Cette critique publiée dans le numéro 125 des Cahiers Jungiens de Psychanalyse : "Vivre le sens", mars 2008.

Édition Flammarion, coll. Grandes Biographies, 2007, 1312 pages dont 332 de notes.
ISBN : 978-2-08-210364-0
EAN : 9782082103640
Prix : 39,00 €

Notes

[1« De quelques mots décisifs, scénarios et lignes de forces dans l’« autobiographie » de Jung », Topique. Revue freudienne, n° 79, 2002, en anglais dans le Journal of Analytical Psychology, vol. 48, n° 5, nov. 2003, et « L’altérité au présent », Cahiers Jungiens de Psychanalyse, n° 96, automne 1999, en anglais dans Harvest. Journal of Jungian Studies, 2000, vol. 46, n° 2, et plus généralement mon Jung, Paris PUF, coll. « Que sais-je ? », 1996, quatrième édition 2007.

[2Cf. la publication toute récente de The Jung-White Letters par A. C. Lammers, A. Cunningham, M. Stein, London/New York, Routledge, 2007.

[3On remarquera que la traductrice de cette édition, Martine Devillers-Argouarc’h, a su trouver le ton et le style correspondants en français.

[4Il se trouve que j’ai eu aussi à organiser tout récemment dans le cadre du congrès international de l’IPA (la très freudienne International Psychoanalytic Association) d’août 2007 à Berlin un panel réunissant des analystes jungiens et des analystes freudiens et intitulé « Freud and the Freudians, Jung and the Jungians during the thirties and the nazi regime ».

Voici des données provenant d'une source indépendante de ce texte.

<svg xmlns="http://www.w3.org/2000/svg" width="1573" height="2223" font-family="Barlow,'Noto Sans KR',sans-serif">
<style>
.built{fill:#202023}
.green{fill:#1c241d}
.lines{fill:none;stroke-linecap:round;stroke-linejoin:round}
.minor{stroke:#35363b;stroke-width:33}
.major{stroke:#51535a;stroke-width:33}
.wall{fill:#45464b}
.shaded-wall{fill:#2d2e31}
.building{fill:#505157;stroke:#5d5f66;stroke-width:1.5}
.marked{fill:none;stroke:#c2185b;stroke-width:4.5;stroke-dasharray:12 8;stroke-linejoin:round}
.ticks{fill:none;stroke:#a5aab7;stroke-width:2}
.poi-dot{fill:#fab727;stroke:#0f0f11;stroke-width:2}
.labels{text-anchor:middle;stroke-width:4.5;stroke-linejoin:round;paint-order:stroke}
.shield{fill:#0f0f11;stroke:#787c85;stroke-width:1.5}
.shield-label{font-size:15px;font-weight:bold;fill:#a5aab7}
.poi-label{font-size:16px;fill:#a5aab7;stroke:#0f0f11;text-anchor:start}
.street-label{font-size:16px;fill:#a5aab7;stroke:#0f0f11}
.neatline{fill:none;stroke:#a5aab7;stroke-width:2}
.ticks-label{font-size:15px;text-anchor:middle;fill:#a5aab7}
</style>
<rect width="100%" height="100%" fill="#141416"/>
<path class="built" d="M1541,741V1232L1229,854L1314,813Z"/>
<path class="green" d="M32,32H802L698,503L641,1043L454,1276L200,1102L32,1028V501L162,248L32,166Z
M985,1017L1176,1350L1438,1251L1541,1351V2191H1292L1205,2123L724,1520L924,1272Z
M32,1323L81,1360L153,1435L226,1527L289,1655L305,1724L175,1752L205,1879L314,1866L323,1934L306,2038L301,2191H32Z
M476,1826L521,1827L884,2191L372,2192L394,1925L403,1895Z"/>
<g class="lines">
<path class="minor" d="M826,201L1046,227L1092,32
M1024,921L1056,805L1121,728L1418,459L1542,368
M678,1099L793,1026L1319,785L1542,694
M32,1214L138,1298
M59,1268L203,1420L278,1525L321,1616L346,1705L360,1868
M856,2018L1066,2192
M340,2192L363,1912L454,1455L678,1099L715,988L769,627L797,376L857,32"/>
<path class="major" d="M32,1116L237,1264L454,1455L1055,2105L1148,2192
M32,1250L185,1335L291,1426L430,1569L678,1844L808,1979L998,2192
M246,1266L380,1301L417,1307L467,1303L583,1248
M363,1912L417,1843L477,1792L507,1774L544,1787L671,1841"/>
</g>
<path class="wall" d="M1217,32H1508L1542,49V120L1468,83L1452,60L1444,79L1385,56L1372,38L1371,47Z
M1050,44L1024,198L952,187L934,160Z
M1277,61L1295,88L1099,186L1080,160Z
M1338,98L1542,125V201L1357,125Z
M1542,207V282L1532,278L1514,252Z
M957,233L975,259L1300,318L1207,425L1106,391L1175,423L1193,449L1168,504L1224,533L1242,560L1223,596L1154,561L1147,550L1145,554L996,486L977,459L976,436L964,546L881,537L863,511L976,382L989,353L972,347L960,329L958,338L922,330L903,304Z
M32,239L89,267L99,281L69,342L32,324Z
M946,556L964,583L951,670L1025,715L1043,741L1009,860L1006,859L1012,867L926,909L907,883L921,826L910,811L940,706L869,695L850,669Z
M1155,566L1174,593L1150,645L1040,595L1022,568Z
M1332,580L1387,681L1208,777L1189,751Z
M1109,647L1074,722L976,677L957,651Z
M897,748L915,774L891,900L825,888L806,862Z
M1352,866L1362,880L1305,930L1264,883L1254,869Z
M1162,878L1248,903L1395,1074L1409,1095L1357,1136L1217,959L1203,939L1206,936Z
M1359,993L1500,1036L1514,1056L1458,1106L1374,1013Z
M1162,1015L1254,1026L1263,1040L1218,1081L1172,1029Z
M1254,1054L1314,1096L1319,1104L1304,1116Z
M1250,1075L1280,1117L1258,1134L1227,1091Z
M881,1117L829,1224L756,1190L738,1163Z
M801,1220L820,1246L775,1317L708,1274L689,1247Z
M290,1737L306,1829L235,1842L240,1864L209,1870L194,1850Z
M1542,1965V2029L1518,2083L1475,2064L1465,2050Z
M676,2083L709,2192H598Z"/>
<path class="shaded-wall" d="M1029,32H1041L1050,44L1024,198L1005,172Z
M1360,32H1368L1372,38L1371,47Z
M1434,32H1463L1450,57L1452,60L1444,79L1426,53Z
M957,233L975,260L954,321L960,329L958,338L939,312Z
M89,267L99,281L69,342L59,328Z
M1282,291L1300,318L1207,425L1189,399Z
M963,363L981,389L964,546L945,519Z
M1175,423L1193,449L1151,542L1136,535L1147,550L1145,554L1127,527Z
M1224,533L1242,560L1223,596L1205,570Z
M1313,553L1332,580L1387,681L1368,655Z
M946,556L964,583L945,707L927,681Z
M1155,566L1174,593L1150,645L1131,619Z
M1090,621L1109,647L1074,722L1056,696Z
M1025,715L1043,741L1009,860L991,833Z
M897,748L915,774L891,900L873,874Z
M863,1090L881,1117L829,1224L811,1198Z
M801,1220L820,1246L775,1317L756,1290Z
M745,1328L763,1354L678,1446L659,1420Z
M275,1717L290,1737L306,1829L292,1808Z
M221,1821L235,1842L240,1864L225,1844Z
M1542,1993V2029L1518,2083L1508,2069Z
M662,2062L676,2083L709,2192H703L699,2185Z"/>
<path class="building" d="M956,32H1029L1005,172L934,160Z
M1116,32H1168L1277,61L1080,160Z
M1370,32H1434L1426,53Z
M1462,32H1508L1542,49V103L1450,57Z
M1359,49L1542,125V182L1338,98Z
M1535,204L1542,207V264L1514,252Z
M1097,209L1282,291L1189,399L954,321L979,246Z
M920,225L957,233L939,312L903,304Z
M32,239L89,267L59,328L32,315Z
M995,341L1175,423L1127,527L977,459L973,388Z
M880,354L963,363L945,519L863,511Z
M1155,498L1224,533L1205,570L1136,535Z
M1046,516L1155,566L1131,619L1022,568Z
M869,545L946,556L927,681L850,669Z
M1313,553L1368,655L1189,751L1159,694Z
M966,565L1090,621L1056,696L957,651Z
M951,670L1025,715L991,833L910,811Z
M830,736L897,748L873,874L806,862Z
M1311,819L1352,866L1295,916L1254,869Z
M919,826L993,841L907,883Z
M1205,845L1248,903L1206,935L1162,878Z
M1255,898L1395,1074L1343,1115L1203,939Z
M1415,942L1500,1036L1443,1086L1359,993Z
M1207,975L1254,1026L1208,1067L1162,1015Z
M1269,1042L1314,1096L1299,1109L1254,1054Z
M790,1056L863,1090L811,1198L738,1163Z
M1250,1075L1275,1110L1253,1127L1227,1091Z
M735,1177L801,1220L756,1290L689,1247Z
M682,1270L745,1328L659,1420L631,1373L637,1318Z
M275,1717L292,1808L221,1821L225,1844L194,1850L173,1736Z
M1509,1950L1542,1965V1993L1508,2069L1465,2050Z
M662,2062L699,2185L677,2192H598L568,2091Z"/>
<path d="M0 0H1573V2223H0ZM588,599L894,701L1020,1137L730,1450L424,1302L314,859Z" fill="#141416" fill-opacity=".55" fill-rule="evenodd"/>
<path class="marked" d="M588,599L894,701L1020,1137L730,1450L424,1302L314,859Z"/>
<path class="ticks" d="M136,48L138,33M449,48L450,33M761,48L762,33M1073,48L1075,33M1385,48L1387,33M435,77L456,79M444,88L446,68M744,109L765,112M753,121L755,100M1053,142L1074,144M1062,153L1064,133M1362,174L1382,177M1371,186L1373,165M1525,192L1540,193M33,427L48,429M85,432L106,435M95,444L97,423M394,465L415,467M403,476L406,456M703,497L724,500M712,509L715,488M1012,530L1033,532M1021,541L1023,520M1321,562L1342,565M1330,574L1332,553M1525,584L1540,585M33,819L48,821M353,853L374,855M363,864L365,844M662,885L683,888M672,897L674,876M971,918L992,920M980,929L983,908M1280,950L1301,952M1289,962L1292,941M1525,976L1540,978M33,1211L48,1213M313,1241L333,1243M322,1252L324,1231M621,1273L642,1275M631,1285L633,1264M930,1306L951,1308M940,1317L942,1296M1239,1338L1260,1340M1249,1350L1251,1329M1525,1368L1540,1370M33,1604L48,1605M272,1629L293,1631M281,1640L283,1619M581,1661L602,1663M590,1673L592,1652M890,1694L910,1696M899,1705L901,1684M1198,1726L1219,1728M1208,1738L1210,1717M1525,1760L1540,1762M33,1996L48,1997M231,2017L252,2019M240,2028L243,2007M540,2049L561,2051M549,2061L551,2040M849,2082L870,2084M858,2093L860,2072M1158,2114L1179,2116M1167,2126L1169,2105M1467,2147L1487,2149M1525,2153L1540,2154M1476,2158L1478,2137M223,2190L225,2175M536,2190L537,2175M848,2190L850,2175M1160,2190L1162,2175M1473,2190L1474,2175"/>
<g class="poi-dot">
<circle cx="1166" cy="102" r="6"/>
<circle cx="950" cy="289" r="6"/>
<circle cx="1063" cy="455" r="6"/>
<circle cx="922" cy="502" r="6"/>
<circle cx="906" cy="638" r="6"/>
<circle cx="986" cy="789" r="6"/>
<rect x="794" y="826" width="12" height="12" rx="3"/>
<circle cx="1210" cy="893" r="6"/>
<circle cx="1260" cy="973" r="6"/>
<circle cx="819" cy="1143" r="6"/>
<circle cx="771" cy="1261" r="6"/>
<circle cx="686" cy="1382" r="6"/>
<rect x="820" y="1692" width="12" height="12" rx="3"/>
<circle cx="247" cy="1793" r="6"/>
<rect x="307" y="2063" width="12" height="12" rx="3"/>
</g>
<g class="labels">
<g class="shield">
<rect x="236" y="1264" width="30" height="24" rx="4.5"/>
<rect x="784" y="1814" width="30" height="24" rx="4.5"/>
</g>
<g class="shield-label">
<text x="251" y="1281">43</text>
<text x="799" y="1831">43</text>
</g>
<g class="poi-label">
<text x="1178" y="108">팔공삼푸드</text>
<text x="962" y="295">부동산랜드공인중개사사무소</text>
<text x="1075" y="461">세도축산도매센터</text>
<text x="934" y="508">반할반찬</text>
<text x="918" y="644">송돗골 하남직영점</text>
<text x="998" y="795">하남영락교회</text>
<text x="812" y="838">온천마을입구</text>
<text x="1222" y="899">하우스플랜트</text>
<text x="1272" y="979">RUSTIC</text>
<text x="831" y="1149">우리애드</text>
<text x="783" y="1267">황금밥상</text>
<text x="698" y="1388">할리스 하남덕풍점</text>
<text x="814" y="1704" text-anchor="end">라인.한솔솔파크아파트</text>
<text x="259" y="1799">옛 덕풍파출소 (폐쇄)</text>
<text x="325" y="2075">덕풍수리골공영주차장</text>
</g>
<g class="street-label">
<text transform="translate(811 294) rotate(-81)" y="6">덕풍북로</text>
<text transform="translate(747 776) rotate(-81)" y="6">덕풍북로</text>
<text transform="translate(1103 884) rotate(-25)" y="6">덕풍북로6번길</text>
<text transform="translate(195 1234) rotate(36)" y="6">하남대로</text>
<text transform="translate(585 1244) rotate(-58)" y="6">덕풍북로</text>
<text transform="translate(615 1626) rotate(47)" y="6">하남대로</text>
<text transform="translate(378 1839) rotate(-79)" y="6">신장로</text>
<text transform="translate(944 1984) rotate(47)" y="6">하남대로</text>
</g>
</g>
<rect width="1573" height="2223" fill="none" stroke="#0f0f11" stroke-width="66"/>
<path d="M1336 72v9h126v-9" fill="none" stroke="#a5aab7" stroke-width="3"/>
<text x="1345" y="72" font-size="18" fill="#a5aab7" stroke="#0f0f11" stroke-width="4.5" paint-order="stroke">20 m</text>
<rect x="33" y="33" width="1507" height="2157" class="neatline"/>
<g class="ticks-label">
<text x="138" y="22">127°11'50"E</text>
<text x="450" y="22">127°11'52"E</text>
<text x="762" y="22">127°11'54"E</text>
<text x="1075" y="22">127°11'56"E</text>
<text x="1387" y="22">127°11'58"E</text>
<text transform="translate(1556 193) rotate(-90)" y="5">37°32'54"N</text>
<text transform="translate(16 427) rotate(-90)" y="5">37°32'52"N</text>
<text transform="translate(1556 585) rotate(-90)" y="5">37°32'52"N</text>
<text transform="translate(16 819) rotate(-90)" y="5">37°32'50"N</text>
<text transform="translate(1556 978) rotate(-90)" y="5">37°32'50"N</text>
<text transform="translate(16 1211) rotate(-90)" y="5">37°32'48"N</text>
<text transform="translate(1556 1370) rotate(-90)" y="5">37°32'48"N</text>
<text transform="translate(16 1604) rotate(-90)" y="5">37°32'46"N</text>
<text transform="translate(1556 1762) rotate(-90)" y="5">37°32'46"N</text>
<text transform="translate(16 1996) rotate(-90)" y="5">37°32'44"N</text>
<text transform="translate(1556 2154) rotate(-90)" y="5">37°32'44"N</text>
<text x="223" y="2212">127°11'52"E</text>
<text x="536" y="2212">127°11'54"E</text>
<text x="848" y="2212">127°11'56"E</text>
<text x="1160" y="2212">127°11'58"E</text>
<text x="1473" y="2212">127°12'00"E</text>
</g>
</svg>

[5On remarquera que l’éditeur français s’est ici servi des documents traduits en français et publiés dans le n° 82, printemps 1995, de nos Cahiers Jungiens de Psychanalyse, intitulé « Jung et l’histoire. Les années trente », ainsi que dans le n° 96, automne 1999, intitulé « Crise et histoire », que j’ai dirigés.

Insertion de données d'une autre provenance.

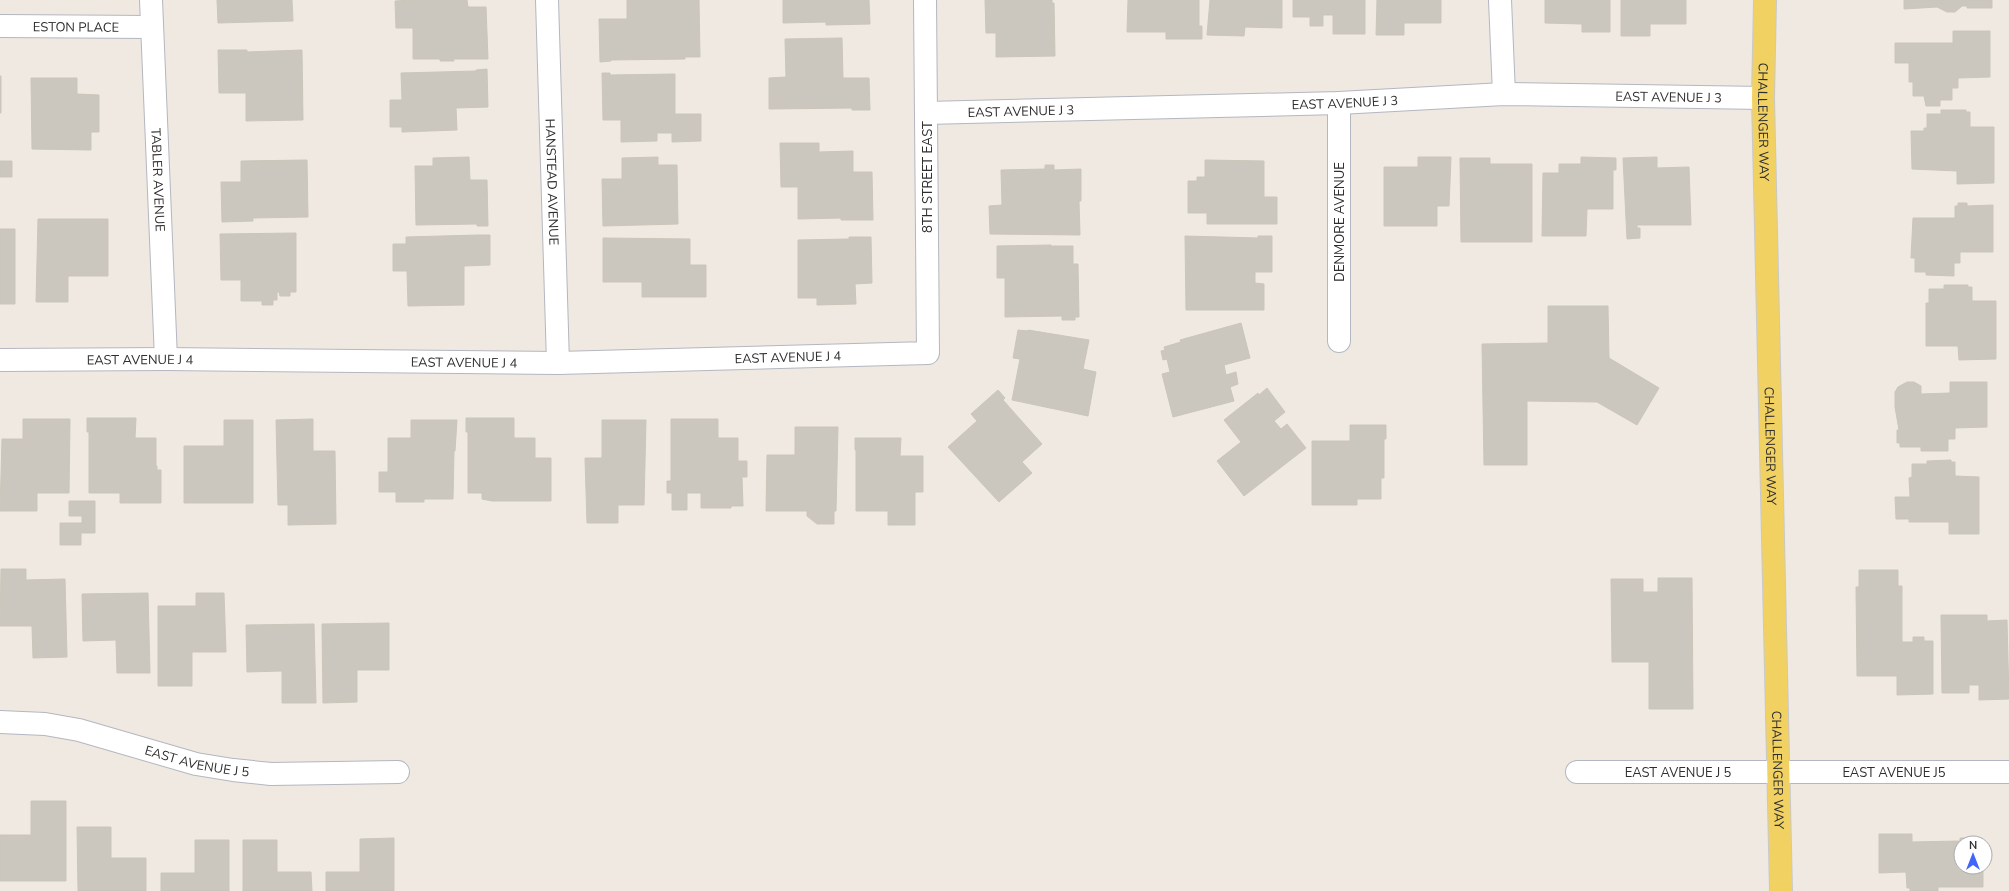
<svg xmlns="http://www.w3.org/2000/svg" width="2009" height="891" viewBox="0 0 2009 891" font-family="'Nunito Sans',sans-serif">
  <rect width="100%" height="100%" fill="#efe9e1"/>
  <path fill="#cbc7bf" stroke="#cbc5ba" d="M217 0H292L293 21 218 23Z
    M413 0H467L468 7H486L488 59H455L454 57V61H440V59H413V28H396L395 1Z
    M627 0H699L700 57H685V59L611 60V61L600 62 599 19H627Z
    M783 0H869L870 24 826 25V22L783 23Z
    M985 0H1052V3H1054L1055 56 996 57V33H986Z
    M1128 0H1199V26H1202V39H1166V32H1127Z
    M1210 0H1282V28L1245 27 1244 36 1207 35Z
    M1293 0H1365V34H1333V15H1323V26H1310V17H1293Z
    M1377 0H1441V23H1404V35H1376Z
    M1545 0H1610V32H1582V24L1545 23Z
    M1621 0H1686V24H1650V36H1621Z
    M1904 0H1992V8H1967V6H1962L1955 12H1947L1937 7 1904 9Z
    M1953 31H1990V77L1958 78V88H1952V100H1940V106H1926L1924 96H1913V82H1909V63H1895V43H1953Z
    M842 38 843 78H869L870 110H852V108L769 109V78L786 77 785 39Z
    M218 50H247V52L302 50 303 120 246 121V93H219Z
    M487 69 488 107 456 108 457 130 402 132V127H390V100H402L401 73 476 71V70Z
    M602 73H610V75L675 74V114H701V141L672 142V133H657V141L621 142V120H603Z
    M0 76H1V113H0Z
    M31 78H77V94L99 95V132H91V150L32 149Z
    M1941 110H1966V112H1970V127H1994V183L1957 184V171L1912 169 1911 131H1924V128H1927V114H1941Z
    M780 143H819V152L853 151V172H872L873 220H841V218L798 219V187H781Z
    M469 157 470 180H487L488 226H477V224L416 225 415 166H433V158Z
    M658 157V165H677L678 224 603 226 602 179H622V158Z
    M1418 157H1451L1449 206H1437V226H1384V167H1418Z
    M1581 157 1616 158V170H1613V209H1587L1586 236H1542L1543 173H1559V164H1581Z
    M1657 157V168L1689 167 1691 225H1637V228H1640V238L1627 239 1623 158Z
    M1460 158H1490V164H1532V242H1461Z
    M307 160 308 217 253 218V221L222 222 221 182H241V161Z
    M1205 160 1264 161V197H1277V224H1207V213H1188V181H1197V177H1205Z
    M0 161H12V177H0Z
    M1045 165H1054V170L1081 169V201H1079L1080 235 990 234 989 206 1002 205 1001 170 1045 169Z
    M1958 203H1967V206L1993 205V252H1960V263H1954V276L1926 275V272H1915V258H1911L1913 218H1955V206H1958Z
    M38 219H108V276H68V302H36Z
    M0 229H15V304H0Z
    M296 233V292H290V296H280L279 292H277V300H273V305H262V301H241V280H221L220 234Z
    M478 235H490V265L464 266V305L408 306 407 271H393V244H406V237Z
    M1185 236 1258 238V236H1272V272H1255V283L1264 284V310H1186Z
    M849 237H871L872 283 855 284 856 304 817 305V298H798V240L849 239Z
    M603 238 690 239V265H706V297H642V282H603Z
    M1051 245V246H1073V264H1078L1079 317H1075V320H1062V316L1005 317V278H997V246Z
    M1944 285H1968V287H1972V301H1996V359L1959 360 1958 346H1926V303H1929V289H1944Z
    M1548 306H1608L1609 358 1659 388 1637 425 1597 402 1527 401V465H1484L1482 344 1548 343Z
    M1241 323 1250 358 1224 365 1226 375 1236 372 1238 384 1230 387 1234 401 1173 417 1162 374 1170 372 1167 359 1163 360 1161 351 1165 350 1164 347 1181 342 1180 340Z
    M1018 330 1028 331V330L1089 340 1083 369 1096 372 1088 416 1012 400 1020 359 1013 358Z
    M1907 382H1914L1921 386V394L1950 393V382H1987V427L1955 428V439H1948V451H1921V447H1900V443H1897V430H1899L1895 407V392L1898 387Z
    M1267 388 1285 412 1274 421 1281 429 1287 424 1306 448 1244 496 1217 461 1241 442 1224 420 1258 393 1259 395Z
    M998 390 1005 398 1003 400 1042 444 1022 462 1032 473 999 502 948 447 977 421 971 414Z
    M87 418H136L135 438H156V466H157V470H161V503H120V493H89V432H87Z
    M466 418H514V438H535V458H551V501H492L482 499V493H468V432H466Z
    M23 419H70L69 493H37V511H0L2 439H23Z
    M313 419V451H335L336 524 288 525V505H278L276 420Z
    M671 419H718V438H738V461H747V477H742L743 506H731V508H701V493H687V510H672V493H667V481H671Z
    M224 420H253V503H184V446H224Z
    M411 420H457L455 451H454L453 499H424V502H396V492H379V472H388V438H411Z
    M602 420H646L644 505H618V523H587L585 458H602Z
    M1350 425H1386V439H1384V478H1381V499H1357V505H1312V441H1350Z
    M795 427H838L836 511H834V524H817L807 516V511H766L767 455H795Z
    M855 438H901L900 456H923V492H915V525H888V511H856V450H855Z
    M1951 460V462H1955V476L1979 477V534H1949V522H1909V519H1896L1895 497H1910L1909 478 1912 477V464H1927V461Z
    M69 501H95V533H81V545H60V523H82V516H69Z
    M1 569H26V580L65 579 67 657 33 658 32 626H0Z
    M1859 570H1898V586H1902V642H1913V637H1924V641H1933V694L1897 695V676H1857L1856 587H1859Z
    M1658 578H1692L1693 709H1649V662H1612L1611 579H1643V592H1658Z
    M148 593 150 673H117L116 640 83 641 82 594Z
    M196 593H224L226 652H192V686H158V606H196Z
    M1941 615H1987V621L2007 620 2009 699 1979 700V685H1969V693H1942Z
    M389 623V670H357V702L323 703 322 624Z
    M314 624 316 703H282V671L247 672 246 625Z
    M31 801H66V881H0V835H31Z
    M77 827H111V858H146V891H78Z
    M1879 834H1912V842L1960 841V838H1982V843H1961V867H1983V887H1938V891H1910V888H1907L1906 872 1879 873Z
    M394 838V891H326V872H360V839Z
    M195 840H229V891H161V873H195Z
    M243 840H277V872H311L312 891H243Z"/>
  <g fill="none" stroke-linecap="round" stroke-linejoin="round">
    <defs>
      <g id="minor">
        <path id="s1" d="M151 0 166 359"/>
        <path id="s2" d="M547 0 558 363"/>
        <path d="M1500 0 1504 94"/>
        <path id="s3" d="M0 26 151 27"/>
        <path id="s4" d="M926 113 1339 103 1504 94 1763 98"/>
        <path d="M1339 341V103"/>
        <path id="s5" d="M0 360 166 359 558 363 928 353 925 0"/>
        <path id="s6" d="M0 722 45 724 79 730 196 764 233 770 271 774 398 772"/>
        <path id="s7" d="M1577 772H2009"/>
      </g>
      <g id="major">
        <path id="s8" d="M1765 0 1763 98 1781 891"/>
      </g>
    </defs>
    <use href="#minor" stroke="#b4b7c1" stroke-width="24"/>
    <use href="#major" stroke="#c9c9c9" stroke-width="24"/>
    <use href="#minor" stroke="#fff" stroke-width="22"/>
    <use href="#major" stroke="#f2d163" stroke-width="22"/>
  </g>
  <g text-anchor="middle" stroke-width="3" stroke-linejoin="round" paint-order="stroke">
    <g font-size="13" fill="#2e2e2e" stroke="#fff">
      <text dy="5" stroke="none"><textPath href="#s3" startOffset="76">ESTON PLACE</textPath></text>
      <text dy="5" stroke="none"><textPath href="#s4" startOffset="743">EAST AVENUE J 3</textPath></text>
      <text dy="5" stroke="none"><textPath href="#s4" startOffset="419">EAST AVENUE J 3</textPath></text>
      <text dy="5" stroke="none"><textPath href="#s4" startOffset="95">EAST AVENUE J 3</textPath></text>
      <text dy="5" stroke="none"><textPath href="#s8" startOffset="122">CHALLENGER WAY</textPath></text>
      <text transform="translate(927 177) rotate(-90)" y="5">8TH STREET EAST</text>
      <text dy="5" stroke="none"><textPath href="#s1" startOffset="180">TABLER AVENUE</textPath></text>
      <text dy="5" stroke="none"><textPath href="#s2" startOffset="182">HANSTEAD AVENUE</textPath></text>
      <text transform="translate(1339 222) rotate(-90)" y="5">DENMORE AVENUE</text>
      <text dy="5" stroke="none"><textPath href="#s5" startOffset="788">EAST AVENUE J 4</textPath></text>
      <text dy="5" stroke="none"><textPath href="#s5" startOffset="140">EAST AVENUE J 4</textPath></text>
      <text dy="5" stroke="none"><textPath href="#s5" startOffset="464">EAST AVENUE J 4</textPath></text>
      <text dy="5" stroke="none"><textPath href="#s8" startOffset="446">CHALLENGER WAY</textPath></text>
      <text dy="5" stroke="none"><textPath href="#s6" startOffset="202">EAST AVENUE J 5</textPath></text>
      <text dy="5" stroke="none"><textPath href="#s8" startOffset="770">CHALLENGER WAY</textPath></text>
      <text dy="5" stroke="none"><textPath href="#s7" startOffset="101">EAST AVENUE J 5</textPath></text>
      <text dy="5" stroke="none"><textPath href="#s7" startOffset="317">EAST AVENUE J5</textPath></text>
    </g>
  </g>
  <g transform="translate(1973 855)"><circle r="19" fill="#ffffff" stroke="#ababab"/>
  <path d="M0-3L7 15L0 10L-7 15Z" fill="#4264fb"/>
  <text y="-6" font-size="11" font-weight="bold" text-anchor="middle" fill="#2e2e2e">N</text>
  </g>
</svg>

[6On pourra les trouver publiés dans leur ordre chronologique dans le numéro 82 de nos Cahiers cité ci-dessus.

[7Pour ce qui est des principaux concepts jungiens qu’elle évoque, Deirdre Bair recourt, pour les présenter, au « Glossaire » de l’ « autobiographie » de Jung publiée en français par Gallimard sous le titre Ma Vie. Souvenirs, rêves et pensées, et au Critical Dictionnary of Jungian Analysis de A. Samuels et F. Plaut, London/New York, Routledge, 1986. L’éditeur français renvoie également son lecteur au Vocabulaire de Carl Gustav Jung dirigé par A. Agnel, Paris, Ellipses, 2005, et à mon Jung, déjà cité.

[8On sait ce qu’on doit à ce propos aux travaux de Sonu Shamdasani et de la Philemon Foundation. On pourra aussi se reporter à la publication récente par R. Papadopoulos, du Handbook of Jungian Psychology, London/New York, Routledge, 2006.